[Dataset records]
────

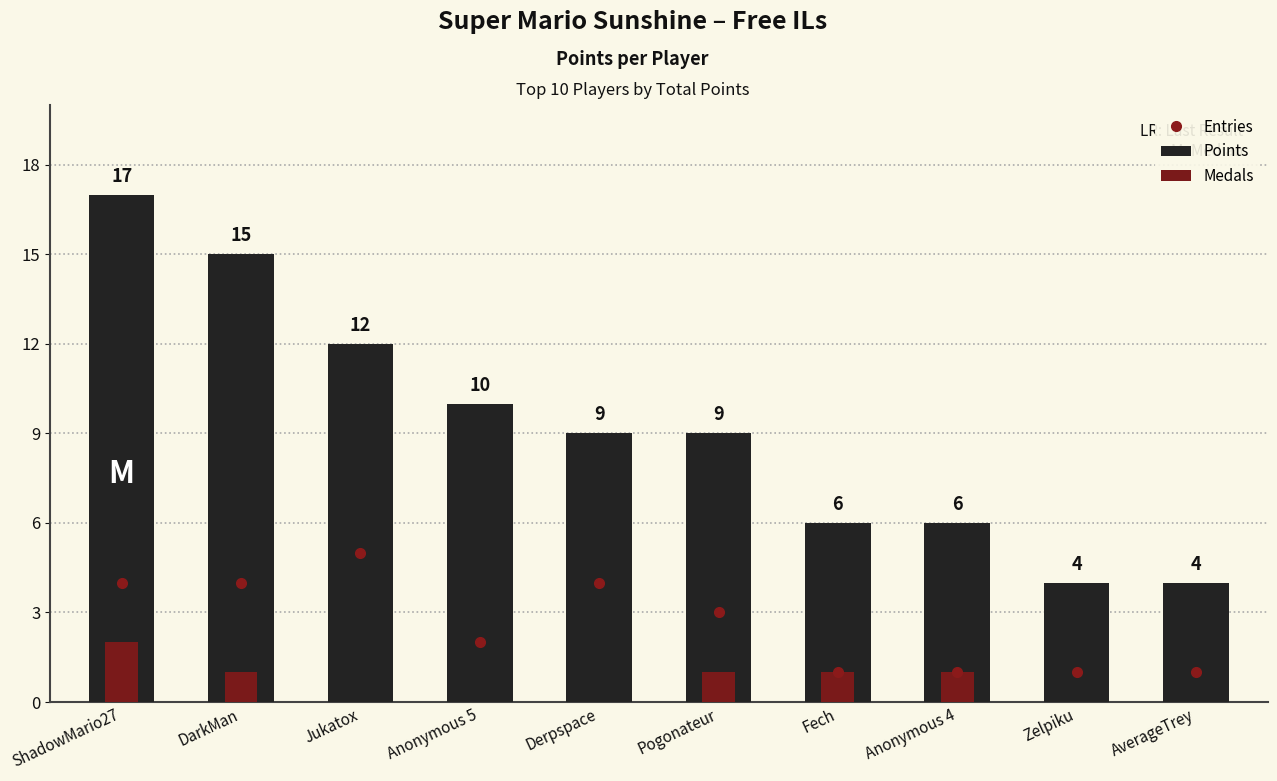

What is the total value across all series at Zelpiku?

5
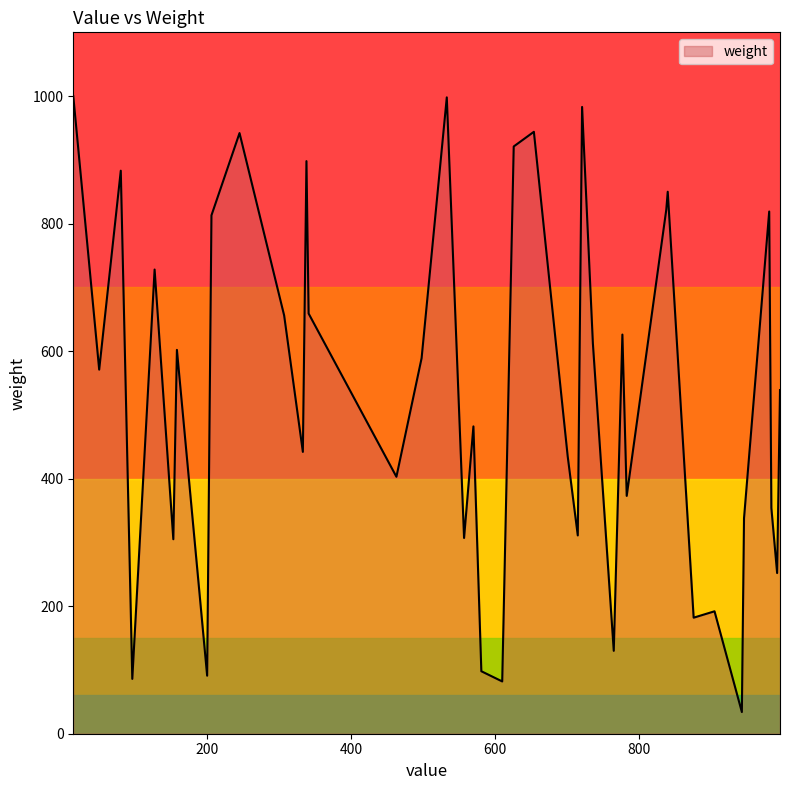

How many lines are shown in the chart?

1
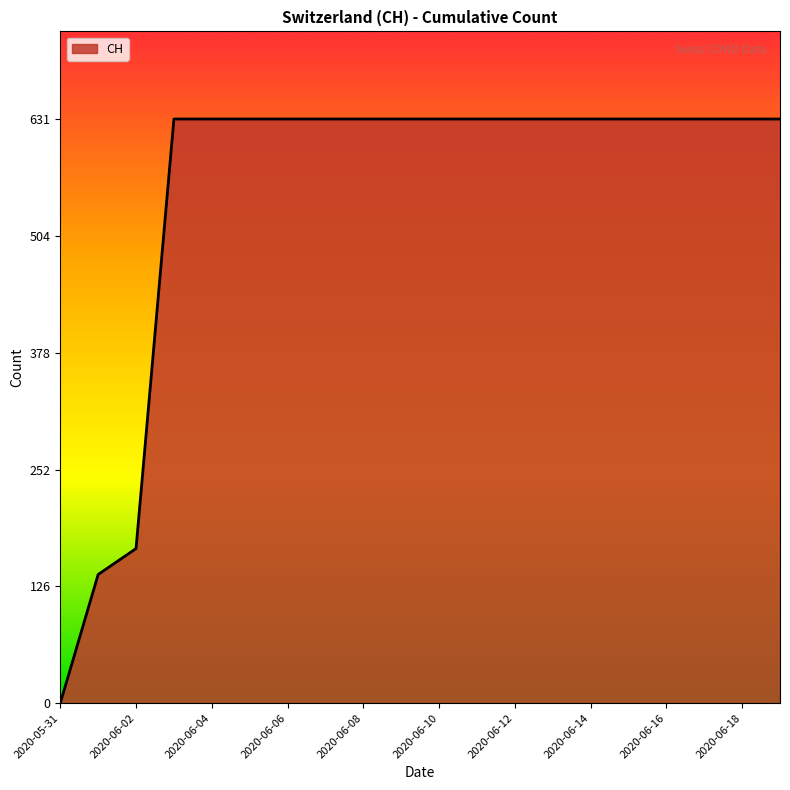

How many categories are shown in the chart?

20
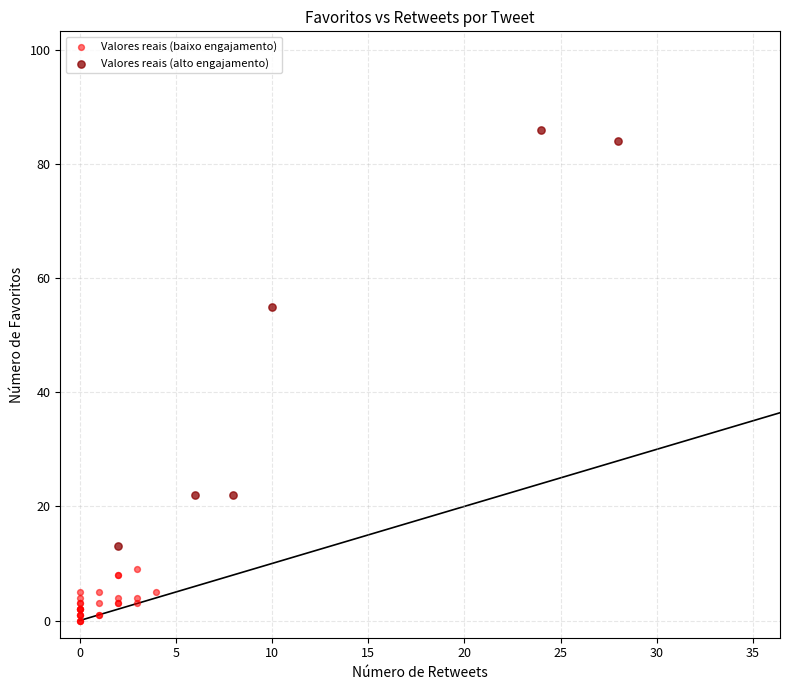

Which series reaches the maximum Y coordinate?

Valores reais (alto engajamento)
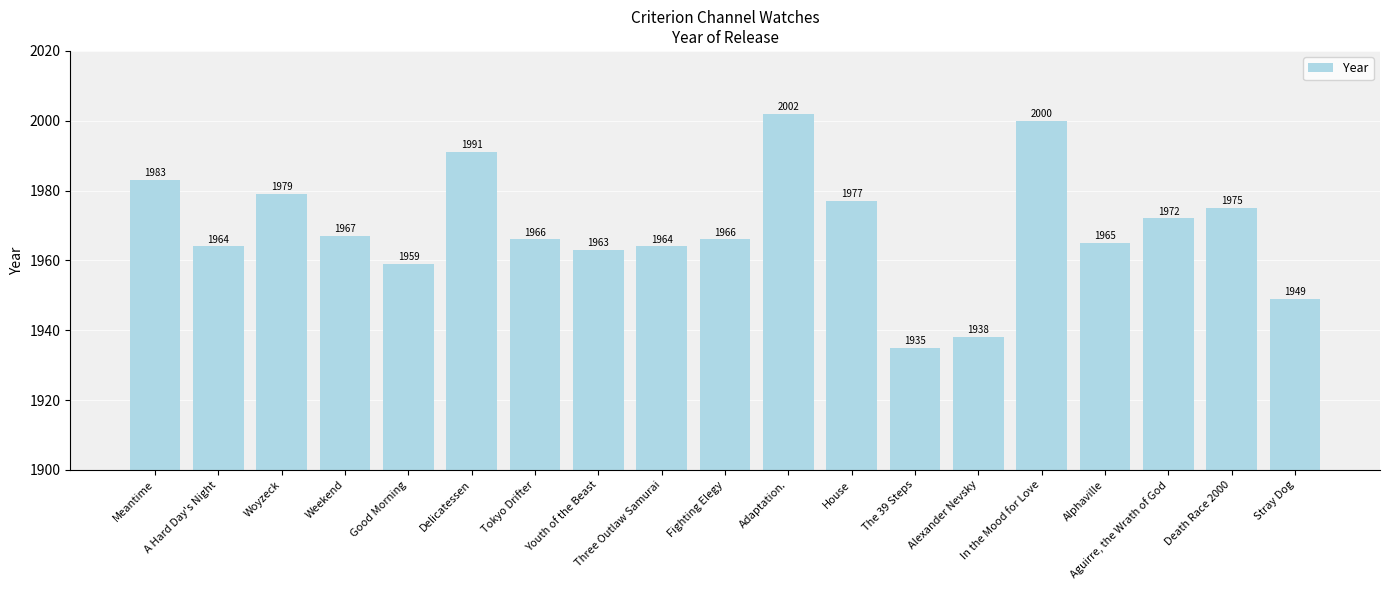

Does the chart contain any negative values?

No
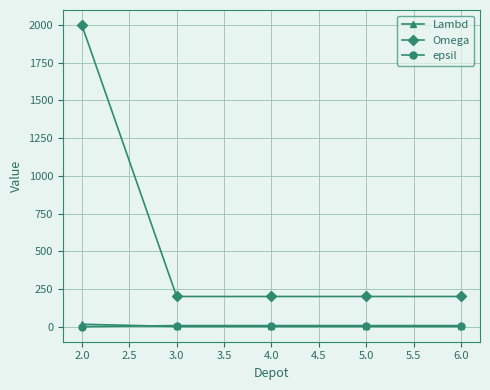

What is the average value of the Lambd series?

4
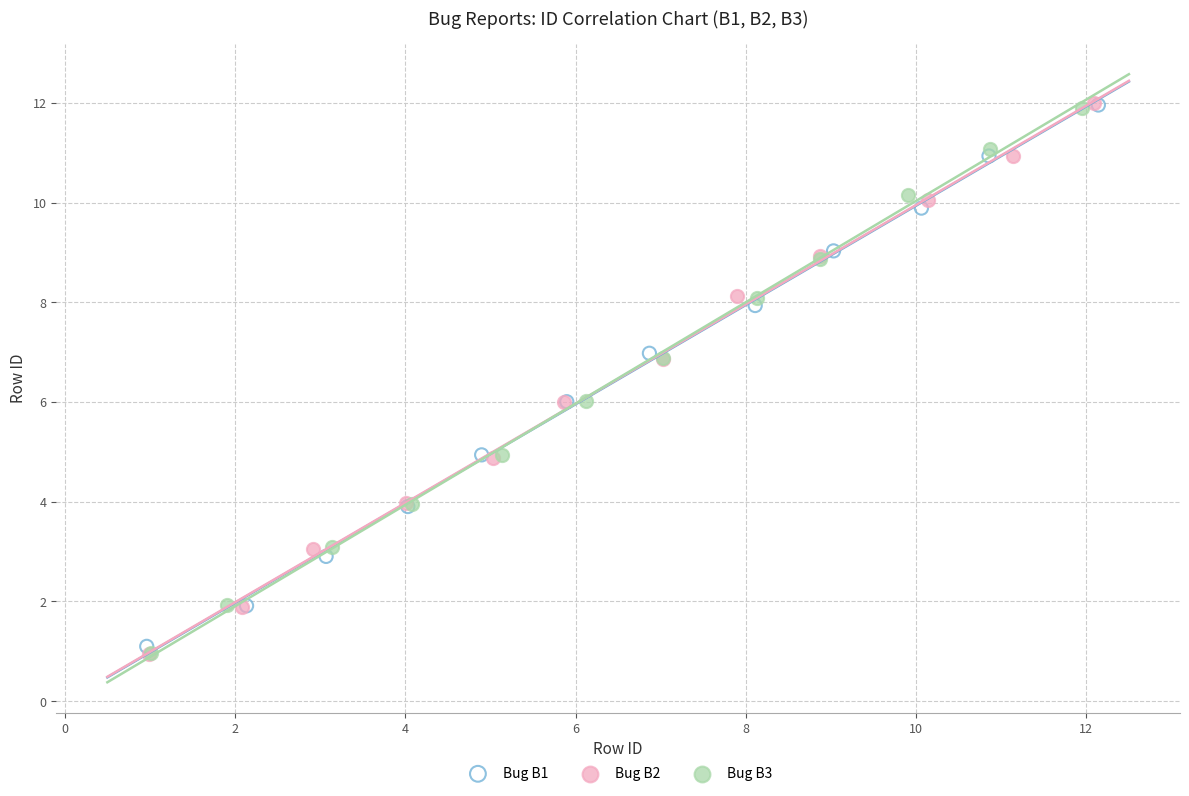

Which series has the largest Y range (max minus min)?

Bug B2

────

WHAT IS REQUIRED >>
Output every line of the material above as a JSON list of strings, one string per line. Leave out the blank lines and the picture lines.

OUTPUT BELOW >>
[
  "What is the total value across all series at Zelpiku?",
  "5",
  "How many lines are shown in the chart?",
  "1",
  "How many categories are shown in the chart?",
  "20",
  "Which series reaches the maximum Y coordinate?",
  "Valores reais (alto engajamento)",
  "Does the chart contain any negative values?",
  "No",
  "What is the average value of the Lambd series?",
  "4",
  "Which series has the largest Y range (max minus min)?",
  "Bug B2"
]